A huge fire broke out early Friday morning at an offshore facility operated by Mexico’s national oil corporation Pemex just off the southern tip of the Gulf of Mexico, killing two workers and leaving another missing.
Pemex stated via Twitter that it had accounted for all other staff and that the fire had severely harmed oil production.
Video circulating on social media showed the massive platform and its tangle of pipelines engulfed in flames as nearby boats sought to douse the fire with hoses.
The platform operates in the company’s Cantarell Field, once one of the world’s most productive.
Earlier in the day, Pemex said six people had been injured in the fire, which it said started at the Nohoch-A platform and then spread to a compression platform.
It was not immediately clear on Friday evening whether the casualties were among the six injured.

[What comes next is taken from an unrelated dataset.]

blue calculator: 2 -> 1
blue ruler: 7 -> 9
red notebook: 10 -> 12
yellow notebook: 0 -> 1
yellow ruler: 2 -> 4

Later on Friday, the company said oil production had been “impacted in a substantial way” due to the fire. Pemex did not offer further details on the impact on output.
“Our technicians are studying how to repair the pipelines, interconnections and other works to restore it,” the company said in a separate post on Twitter.
Chief Executive Officer Octavio Romero referred to the impact in a video the company posted.
“We’re going to keep looking for this person as our number one priority, as well as think about how we can reactivate activity in the area because Nohoch is very important,” he said.
A Pemex statement Friday morning indicated that 321 of 328 people working on the sprawling platform had been successfully evacuated.
Over the past decade, Cantarell has seen its crude output slide significantly. But it is still responsible for around 170,000 barrels per day, according to company data.
The vast majority of Mexican oil production comes from nearby shallow water fields clustered around the Bay of Campeche in the southern Gulf, where Pemex has suffered a number of industrial accidents in recent years.